If his eyes had blazed before, they were positively incandescent now.

‘Start again?' he repeated and the shocking flatness of his tone was far more worrying than anything that had gone before. ‘Did you not hear what I said?'

‘Yes—that we could have…an affair.' She couldn't put the rest of it into words.

But he was shaking his dark head, the slow, adamant movement taking all hope of reconciliation with it.

‘I was not suggesting a new beginning but a way of ending it. A way of getting this hunger out of our systems so that we can both walk away and not look back. That is all I want.'

Suddenly Pietro pulled out his phone and spoke into it crisp, sharp words of Italian, a series of staccato commands that were snapped out so fast she didn't have a chance to catch any one of them.

‘What is it?' she asked, trying desperately to make some sense of all this. ‘What's happening?'

‘What is happening,' Pietro told her harshly, ‘is that you are getting everything you want. You are getting out of here now, with the divorce finalised just as you wanted. As soon as I get back to Palermo, the papers will be drawn up, signed and sent to you. You wanted nothing—fine; you will get nothing. And you can choose exactly the terms on which this divorce is put in motion. Irretrievable breakdown of the relationship—that about sums it up. Unreasonable behaviour—ditto. Any of those and I will not fight you in court for a second.'

A dreadful feeling of hopelessness, a sense of having destroyed something that could have been truly special,
really wonderful, was creeping over her like some slow cancer. It was working its way thorough her body, reaching up to her heart—her soul—and eating away at it, shattering it for ever.

Because that was when she realised, when she knew without any sort of doubt and with a terrible, tearing sense of devastation, that she still loved Pietro. That she had never stopped loving him. In spite of everything. And she feared that somewhere along the line she had taken an appallingly wrong turning, but she had no idea where.

‘Pietro—' But he was turning away from her, fastening his shirt, pulling his belt tight at his wait. The way he stamped his feet into his boots spoke so eloquently of his determination, his rejection of her.

‘I'm leaving now.' It was a stark declaration, blunt and non-negotiable. And she couldn't think of a way to stop him. She couldn't begin to understand just how things had gone so terribly wrong so fast.

‘But what can I do? How will I…?'

‘My chauffeur will come and collect you. Take you to the airport.'

‘Can't you?' At least on the journey there they might have a chance to talk. She might be able to get through to him when now he was totally closed off to her.

The look he turned on her seared her from head to toe, the blazing ferocity of his rejection threatening to reduce her to pile of crumbled ash right where she stood.

‘I cannot bear to be in the same room as you any more, let alone in the confines of the car.'

His hand came up in front of him, fingers bent into a claw-like shape.

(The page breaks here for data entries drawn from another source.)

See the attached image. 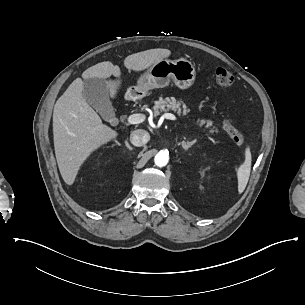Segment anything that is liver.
Wrapping results in <instances>:
<instances>
[{
  "instance_id": "obj_1",
  "label": "liver",
  "mask_w": 305,
  "mask_h": 305,
  "mask_svg": "<svg viewBox=\"0 0 305 305\" xmlns=\"http://www.w3.org/2000/svg\"><path fill=\"white\" fill-rule=\"evenodd\" d=\"M171 56L168 49H150L127 56L123 66L128 71L142 73ZM92 78L105 81L113 101L123 88L119 66L104 61L86 69L57 101L54 109L55 154L61 176L68 186L74 185L81 167L94 152L119 137L117 130L103 124L83 96L84 81Z\"/></svg>"
}]
</instances>
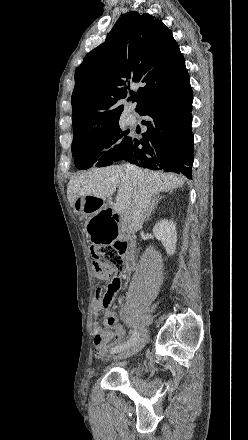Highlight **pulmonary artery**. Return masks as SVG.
Segmentation results:
<instances>
[{
    "label": "pulmonary artery",
    "instance_id": "pulmonary-artery-1",
    "mask_svg": "<svg viewBox=\"0 0 248 440\" xmlns=\"http://www.w3.org/2000/svg\"><path fill=\"white\" fill-rule=\"evenodd\" d=\"M128 123L132 124L136 121V115L133 112H130L126 116Z\"/></svg>",
    "mask_w": 248,
    "mask_h": 440
}]
</instances>
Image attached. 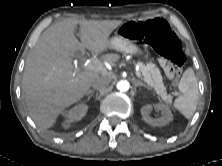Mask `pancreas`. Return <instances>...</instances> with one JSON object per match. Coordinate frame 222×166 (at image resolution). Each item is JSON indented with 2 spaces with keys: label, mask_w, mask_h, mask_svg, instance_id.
Wrapping results in <instances>:
<instances>
[{
  "label": "pancreas",
  "mask_w": 222,
  "mask_h": 166,
  "mask_svg": "<svg viewBox=\"0 0 222 166\" xmlns=\"http://www.w3.org/2000/svg\"><path fill=\"white\" fill-rule=\"evenodd\" d=\"M139 72L142 74L144 81L149 87L153 88L157 95L165 102H170L172 97L167 94L166 88L163 84V78L159 68L153 64L139 63Z\"/></svg>",
  "instance_id": "1"
}]
</instances>
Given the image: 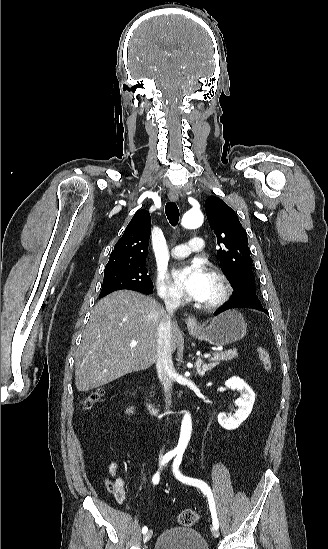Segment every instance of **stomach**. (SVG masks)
<instances>
[{
	"instance_id": "0dacf381",
	"label": "stomach",
	"mask_w": 328,
	"mask_h": 549,
	"mask_svg": "<svg viewBox=\"0 0 328 549\" xmlns=\"http://www.w3.org/2000/svg\"><path fill=\"white\" fill-rule=\"evenodd\" d=\"M246 333L244 317L237 309H229V311H224L221 315L213 317L211 323L205 329L197 331L200 341H207V343L216 345V347H223V345L241 341Z\"/></svg>"
}]
</instances>
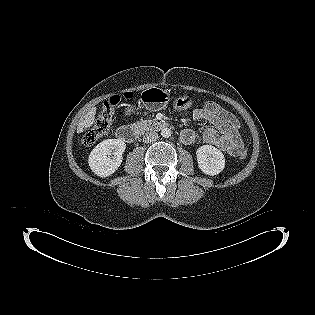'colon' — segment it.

At first it looked like a defensive gesture, but then he let those clenched fingers close together. This time it seemed as if he was thinking of crushing something, needing to obliterate it from his life, from his mind. Seeing
it, Marina felt bitter tears burn at the back of her eyes at the thought of what she had done. Yet she still didn't know how she had done it, only that she had blundered desperately and blindly.

‘Just tell me…'

‘There is nothing to tell,' Pietro continued, obviously fighting for the command of himself he wanted. ‘You were right. It is better to end it now—sharp, clean. My driver will take you to the airport. The jet will be waiting for you there.'

And that was almost too much.

‘But I don't need the jet.'

‘You will take my plane,' he told her, every inch of the control he had aimed for now securely slammed into place, and every bit of him closed off from her. ‘It is the quickest way to get you back home.'

He wanted her out of his life as fast and as securely as possible. He didn't have to say it. The thoughts were stamped onto his face, etched in the lines scored from his nose to his mouth, blazing in his eyes.

‘I'll take the plane.'

His only response was a silent nod. He slid the phone back into his pocket and headed for the door.